The house said earlier there were expectations that resin prices will start falling in the third quarter of this year. But now it is expected to plateau and gradually fall sooner than expected.
It is of the view that resin prices are likely to remain elevated for some time as the months-long disruption has left deep deficits throughout the global supply chain, it adds.
Resin cost for this year is expected at between US$1,100 (RM4,510) and US$1,200 (RM4,920) per metric tonne. This is marginally below the year to date average of US$1,150 per metric tonne to US$1,300 per metric tonne.
The house has a “neutral stand” on the sector and expects revenues to rise across the board.
This will be led by higher production volume from recovering global demand, and higher average selling prices.
However, it said that Thong Guan and SCGM Bhd tend to have weaker February sales due to the Chinese New Year holidays.

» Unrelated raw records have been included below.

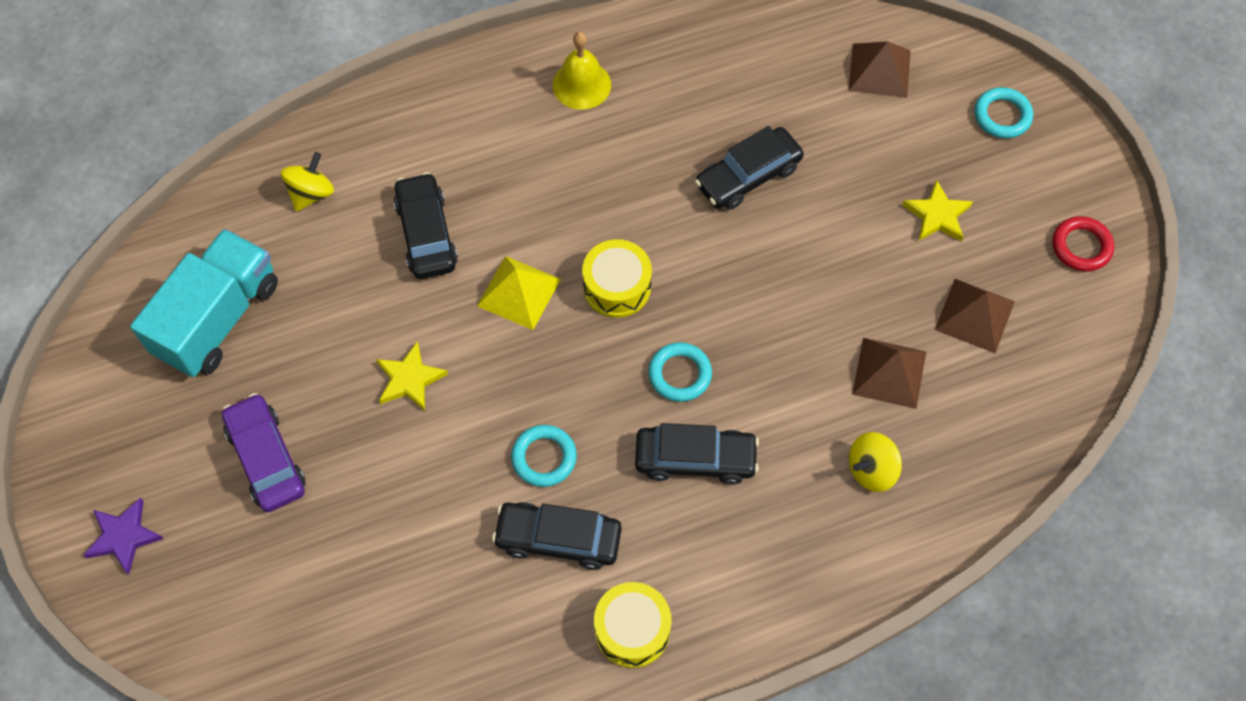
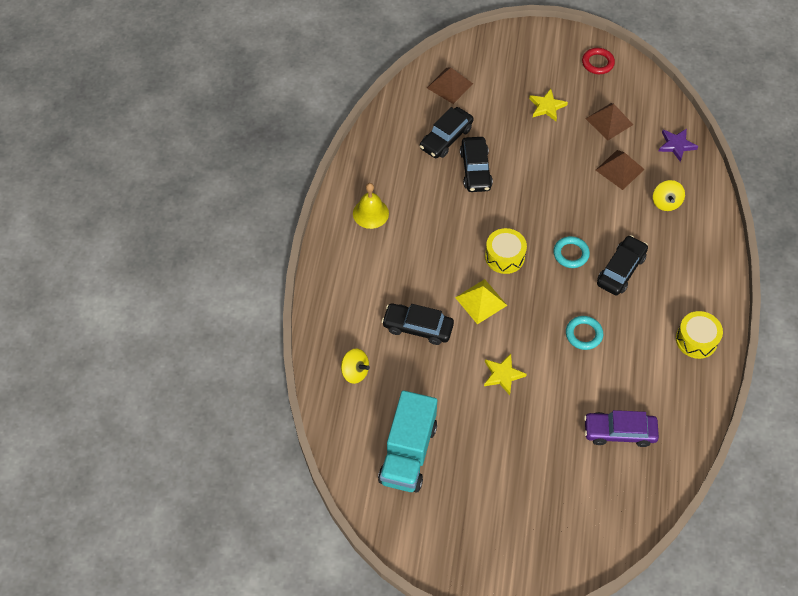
camera: 60 degrees left, 5 degrees down
(123, 536) = (518, 557): purple star -> purple star (676, 145)
(218, 319) = (408, 453): turquoise truck -> turquoise truck turned 135 degrees counterclockwise
(266, 458) = (511, 464): purple car -> purple car (619, 432)
(311, 193) = (355, 372): yellow spinning top -> yellow spinning top turned 150 degrees clockwise
(558, 539) = (632, 349): black car -> black car (446, 138)
(1002, 116) = (508, 53): turquoise ring -> none

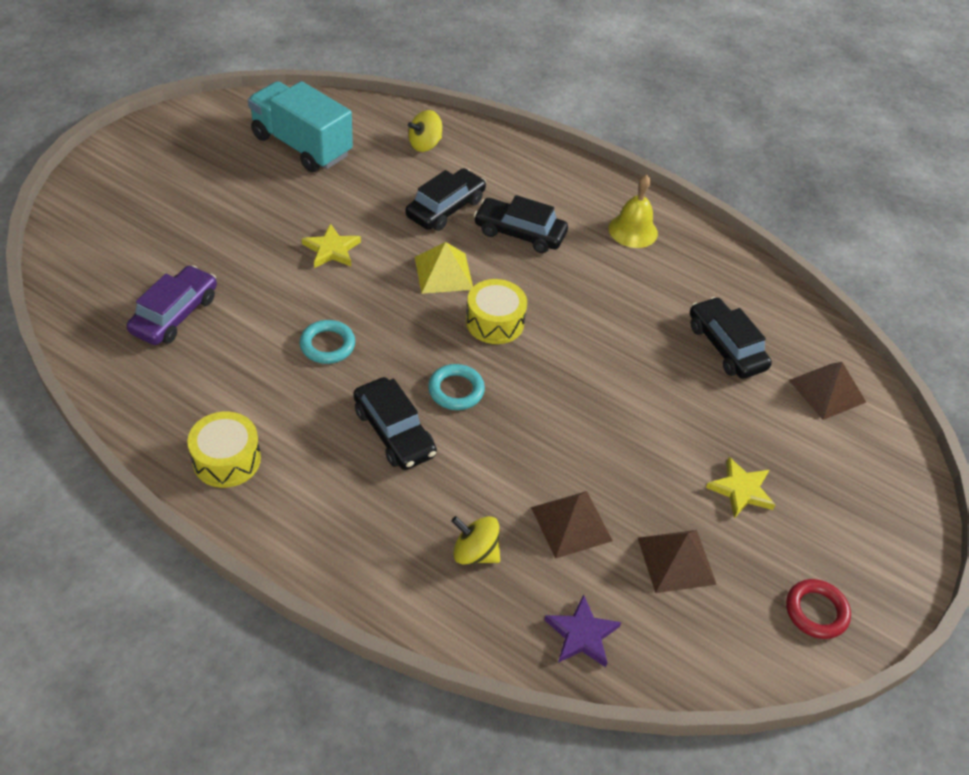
camera: 110 degrees right, 10 degrees down
(475, 169) = (654, 354): black car -> black car (519, 233)

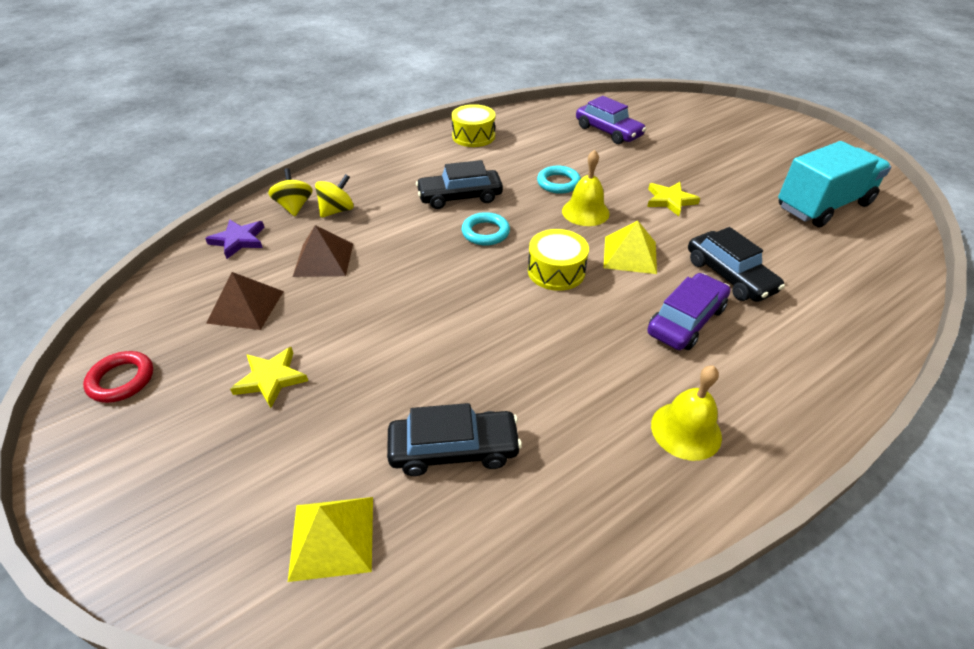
camera: 115 degrees right, 5 degrees down
(381, 313) = (585, 212): none -> yellow bell
(425, 145) = (845, 284): yellow spinning top -> yellow spinning top (294, 207)
(519, 233) = (686, 320): black car -> purple car
(827, 391) = (332, 537): brown pyramid -> yellow pyramid

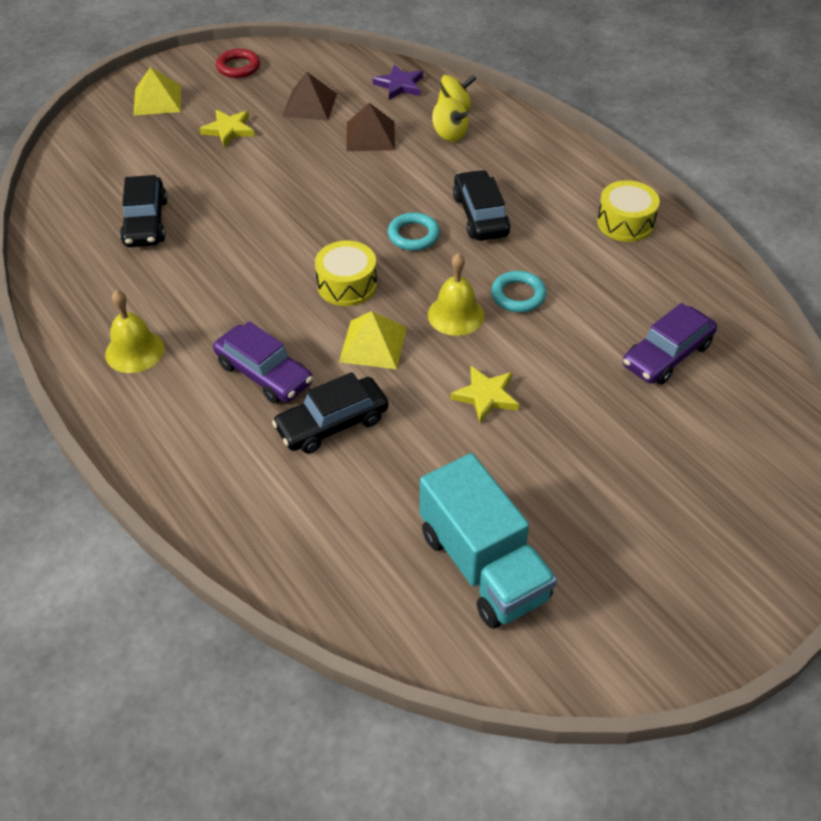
camera: 90 degrees right, 5 degrees up
(332, 537) = (93, 174): yellow pyramid -> yellow pyramid (157, 100)

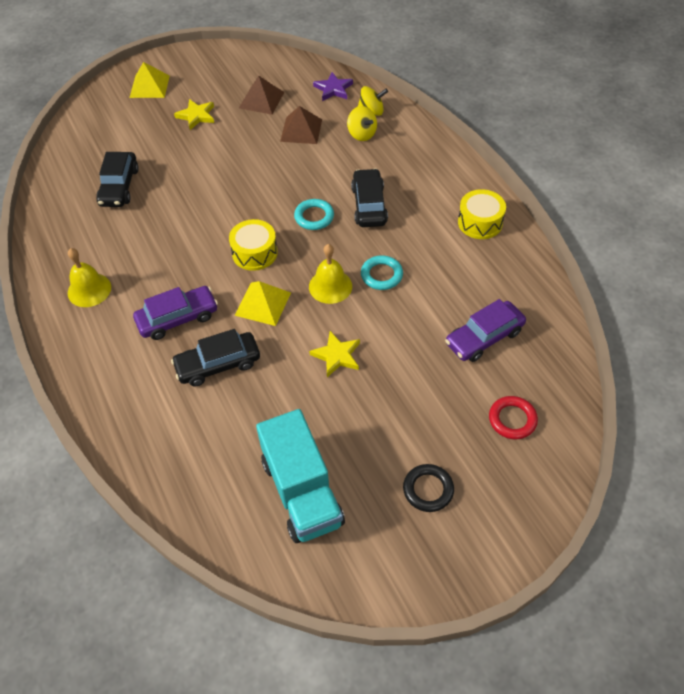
camera: 10 degrees right, 5 degrees up
(238, 67) = (215, 63): red ring -> red ring (512, 419)
(264, 373) = (178, 318): purple car -> purple car turned 75 degrees counterclockwise
(645, 543) = (428, 490): none -> black ring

It expects margins to at least remain stable relative to the fourth quarter of 2020 as they pass on their higher costs.
“Thus, we are expecting flat to marginal quarter-on-quarter growth in their bottom lines, ’’ Kenanga said.
It has a “outperform’’ call on both Thong Guan and SCGM with a target price (TP) of RM3 and RM2.62 a share respectively..
It cited risks to its call that include higher/lower-than-expected demand for plastic products, especially from importing countries, higher-than-expected resin prices, and a sector re-rating due to macroeconomic factors.